TASK LIST:
(A) Reproduce the fish rack thread between "If you keep" and "(Feb 27, 2007)", inclusive, changing "top tank" to "highest tank".
(B) In the fish rack thread, how many aquariums of what size is the planned rack meant to hold?

TEXT SEGMENT:
====
# fish rack



## sawman88 (Sep 29, 2008)

so as part of my fish room i am thinkign about a rack that will hold 4 25 gal aquariums. ideal ly i would liek to stack them all straght up. so the rack will be 30x13 x 6 feet high... is this going to be too tippy because of the small base on the bottom and the hig height. i am hoping to attach it to the wall but.. still any input?


----------



## Mr Fishies (Sep 21, 2007)

sawman88 said:


> so as part of my fish room i am thinkign about a rack that will hold 4 25 gal aquariums. ideal ly i would liek to stack them all straght up. so the rack will be 30x13 x 6 feet high... is this going to be too tippy because of the small base on the bottom and the hig height. i am hoping to attach it to the wall but.. still any input?


If you keep it perfectly level and secure it well to a wall it should work, but servicing that top tank may be a bit of a PITA? Maybe a sort of column setup (30x30x30) with tanks back to back you access from 2 sides with the short sides of the 4 tanks against a wall?

I've made the mistake of intentionally making life a bit difficult (no tanks 6 feet in the air though!) to save space or material doing things like this before and invariably I wind up costing myself money and hassle when I redo/rebuild things.


----------



## JamesG (Feb 27, 2007)
====
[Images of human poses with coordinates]
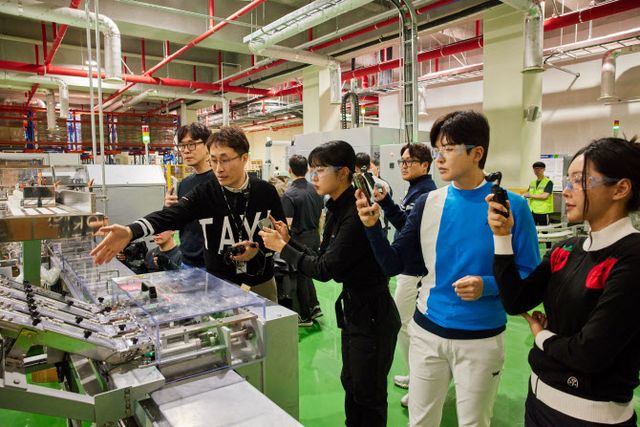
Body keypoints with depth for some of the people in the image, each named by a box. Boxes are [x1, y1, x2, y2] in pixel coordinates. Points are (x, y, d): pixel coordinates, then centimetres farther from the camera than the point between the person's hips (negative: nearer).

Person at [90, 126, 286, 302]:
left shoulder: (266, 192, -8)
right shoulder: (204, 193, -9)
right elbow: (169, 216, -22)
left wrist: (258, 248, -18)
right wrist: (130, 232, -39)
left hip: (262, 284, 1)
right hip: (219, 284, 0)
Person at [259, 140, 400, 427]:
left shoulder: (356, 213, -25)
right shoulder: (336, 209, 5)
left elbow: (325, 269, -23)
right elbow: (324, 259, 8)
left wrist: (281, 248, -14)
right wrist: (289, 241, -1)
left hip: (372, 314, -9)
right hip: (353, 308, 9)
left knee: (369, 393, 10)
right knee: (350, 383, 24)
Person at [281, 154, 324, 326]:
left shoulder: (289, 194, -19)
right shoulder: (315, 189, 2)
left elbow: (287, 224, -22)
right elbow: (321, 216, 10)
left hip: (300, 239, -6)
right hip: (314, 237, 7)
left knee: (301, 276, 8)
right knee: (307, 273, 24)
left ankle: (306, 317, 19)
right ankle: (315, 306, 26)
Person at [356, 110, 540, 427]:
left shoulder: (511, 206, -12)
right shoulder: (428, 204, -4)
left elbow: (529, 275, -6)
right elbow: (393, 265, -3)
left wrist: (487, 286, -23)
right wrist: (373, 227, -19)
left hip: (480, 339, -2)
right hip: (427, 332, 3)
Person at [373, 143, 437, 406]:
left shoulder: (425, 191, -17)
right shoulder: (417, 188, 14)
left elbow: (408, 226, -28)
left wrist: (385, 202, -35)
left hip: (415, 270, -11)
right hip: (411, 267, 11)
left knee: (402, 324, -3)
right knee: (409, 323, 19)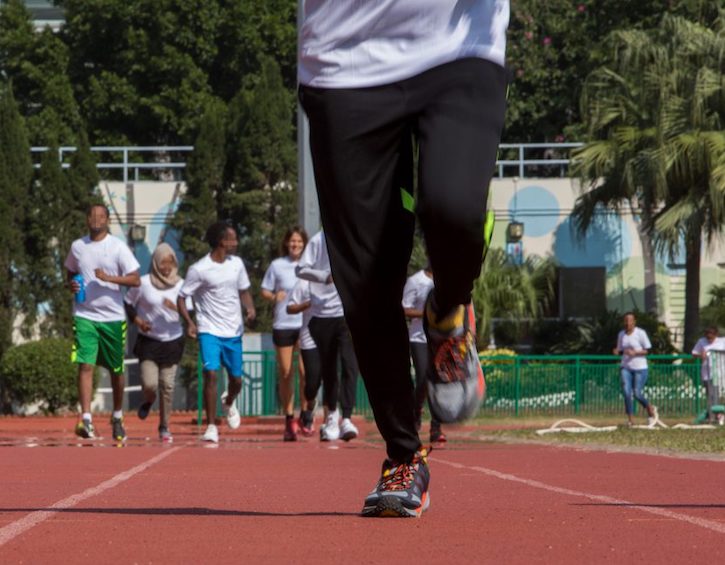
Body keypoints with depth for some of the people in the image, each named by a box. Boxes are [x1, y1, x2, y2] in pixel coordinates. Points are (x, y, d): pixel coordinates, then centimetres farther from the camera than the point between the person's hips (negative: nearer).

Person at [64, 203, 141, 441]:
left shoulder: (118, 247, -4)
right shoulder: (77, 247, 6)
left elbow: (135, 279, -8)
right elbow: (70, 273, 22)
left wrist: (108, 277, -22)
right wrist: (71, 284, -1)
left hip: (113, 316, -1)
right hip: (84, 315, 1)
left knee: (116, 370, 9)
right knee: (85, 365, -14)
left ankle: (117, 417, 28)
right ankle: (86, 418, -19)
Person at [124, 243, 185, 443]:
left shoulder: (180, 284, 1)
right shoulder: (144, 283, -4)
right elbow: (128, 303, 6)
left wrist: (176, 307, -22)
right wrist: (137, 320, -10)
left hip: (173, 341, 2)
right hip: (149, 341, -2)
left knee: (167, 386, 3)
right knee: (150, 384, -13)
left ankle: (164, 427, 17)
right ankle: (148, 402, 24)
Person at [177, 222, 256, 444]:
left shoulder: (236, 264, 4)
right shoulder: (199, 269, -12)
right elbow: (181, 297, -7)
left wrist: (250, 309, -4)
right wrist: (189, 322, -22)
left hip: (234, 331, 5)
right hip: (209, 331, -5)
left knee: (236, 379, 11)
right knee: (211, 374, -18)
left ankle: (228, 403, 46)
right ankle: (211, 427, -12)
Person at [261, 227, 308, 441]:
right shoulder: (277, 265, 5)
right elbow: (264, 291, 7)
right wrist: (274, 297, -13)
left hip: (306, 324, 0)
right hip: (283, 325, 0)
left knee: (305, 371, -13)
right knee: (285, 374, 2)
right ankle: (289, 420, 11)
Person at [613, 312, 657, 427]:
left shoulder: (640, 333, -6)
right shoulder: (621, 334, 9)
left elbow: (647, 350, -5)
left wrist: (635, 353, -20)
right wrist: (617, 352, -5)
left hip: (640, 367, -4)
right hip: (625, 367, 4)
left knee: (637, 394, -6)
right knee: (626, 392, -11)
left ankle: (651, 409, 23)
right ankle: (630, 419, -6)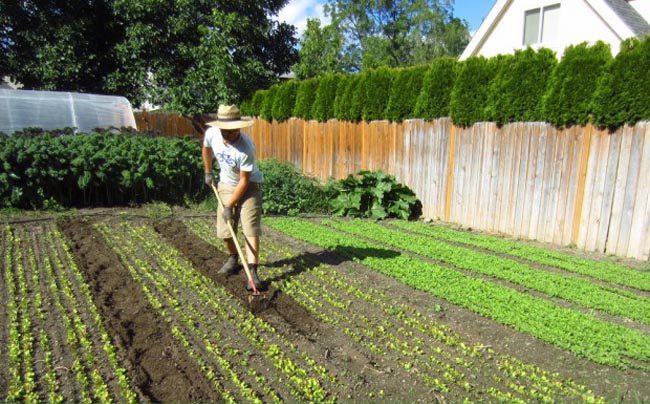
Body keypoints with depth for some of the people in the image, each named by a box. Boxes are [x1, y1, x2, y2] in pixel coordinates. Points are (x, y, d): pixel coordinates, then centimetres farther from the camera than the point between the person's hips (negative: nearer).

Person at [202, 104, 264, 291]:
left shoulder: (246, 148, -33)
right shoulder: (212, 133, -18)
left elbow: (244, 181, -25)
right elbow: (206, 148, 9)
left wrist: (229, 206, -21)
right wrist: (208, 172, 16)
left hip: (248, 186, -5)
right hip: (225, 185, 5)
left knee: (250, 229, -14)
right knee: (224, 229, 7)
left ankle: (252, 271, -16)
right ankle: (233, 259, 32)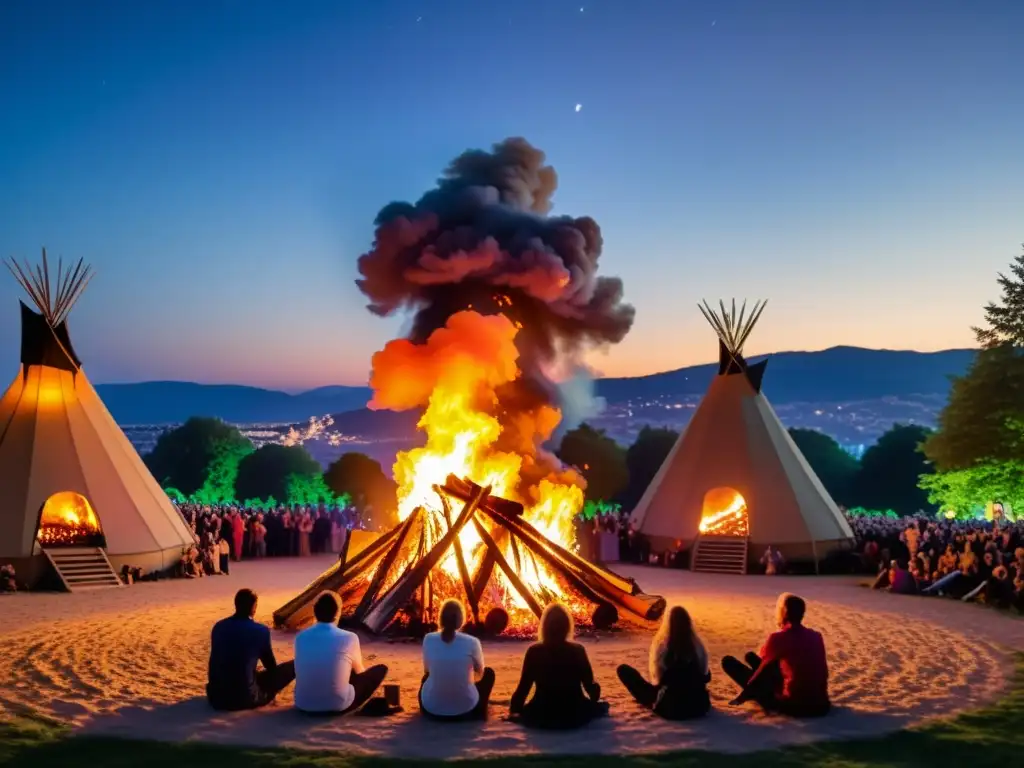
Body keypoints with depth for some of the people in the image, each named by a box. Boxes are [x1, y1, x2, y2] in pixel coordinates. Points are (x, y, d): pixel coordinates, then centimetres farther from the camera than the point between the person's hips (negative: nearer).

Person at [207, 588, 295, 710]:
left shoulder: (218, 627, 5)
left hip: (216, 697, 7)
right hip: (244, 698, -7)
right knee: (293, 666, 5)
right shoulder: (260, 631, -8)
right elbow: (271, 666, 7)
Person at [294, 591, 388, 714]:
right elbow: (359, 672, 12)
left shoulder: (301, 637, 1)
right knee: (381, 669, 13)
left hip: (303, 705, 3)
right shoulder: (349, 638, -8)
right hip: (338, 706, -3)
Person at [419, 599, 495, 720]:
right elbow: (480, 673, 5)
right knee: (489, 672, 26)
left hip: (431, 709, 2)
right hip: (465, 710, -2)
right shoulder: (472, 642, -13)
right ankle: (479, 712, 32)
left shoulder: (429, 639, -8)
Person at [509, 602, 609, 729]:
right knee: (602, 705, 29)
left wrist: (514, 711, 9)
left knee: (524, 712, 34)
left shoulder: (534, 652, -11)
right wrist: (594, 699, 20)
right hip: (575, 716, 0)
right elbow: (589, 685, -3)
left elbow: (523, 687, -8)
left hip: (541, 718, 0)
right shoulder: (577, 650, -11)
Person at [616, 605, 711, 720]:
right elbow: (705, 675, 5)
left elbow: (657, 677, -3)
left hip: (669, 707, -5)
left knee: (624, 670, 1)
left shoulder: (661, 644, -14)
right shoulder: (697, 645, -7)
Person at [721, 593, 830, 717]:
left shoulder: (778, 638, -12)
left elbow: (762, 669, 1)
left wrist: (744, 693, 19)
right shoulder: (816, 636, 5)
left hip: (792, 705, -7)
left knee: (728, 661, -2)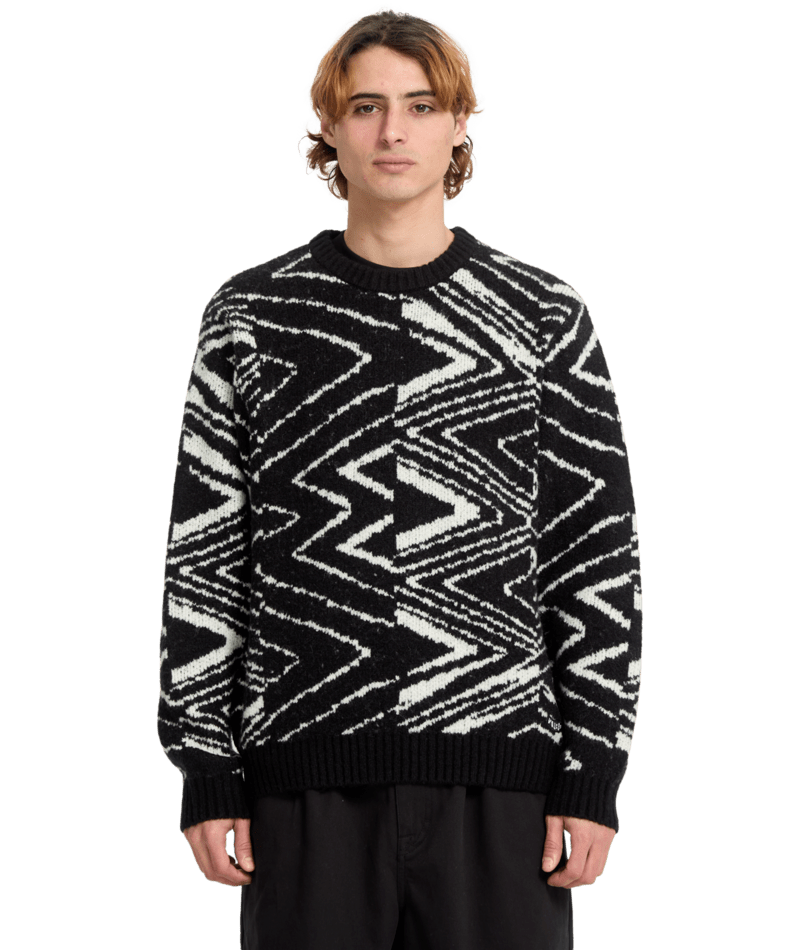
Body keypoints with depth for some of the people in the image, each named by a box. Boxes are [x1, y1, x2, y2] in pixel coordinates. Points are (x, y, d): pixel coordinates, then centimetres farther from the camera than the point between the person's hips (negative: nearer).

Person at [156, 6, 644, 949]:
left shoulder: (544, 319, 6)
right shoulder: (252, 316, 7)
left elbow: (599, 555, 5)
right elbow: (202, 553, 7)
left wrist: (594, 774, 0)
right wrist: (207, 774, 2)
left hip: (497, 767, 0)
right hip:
====
TASK RESULTS:
(A)
If you keep it perfectly level and secure it well to a wall it should work, but servicing that highest tank may be a bit of a PITA? Maybe a sort of column setup (30x30x30) with tanks back to back you access from 2 sides with the short sides of the 4 tanks against a wall?

I've made the mistake of intentionally making life a bit difficult (no tanks 6 feet in the air though!) to save space or material doing things like this before and invariably I wind up costing myself money and hassle when I redo/rebuild things.


----------



## JamesG (Feb 27, 2007)

(B) Four 25-gallon aquariums.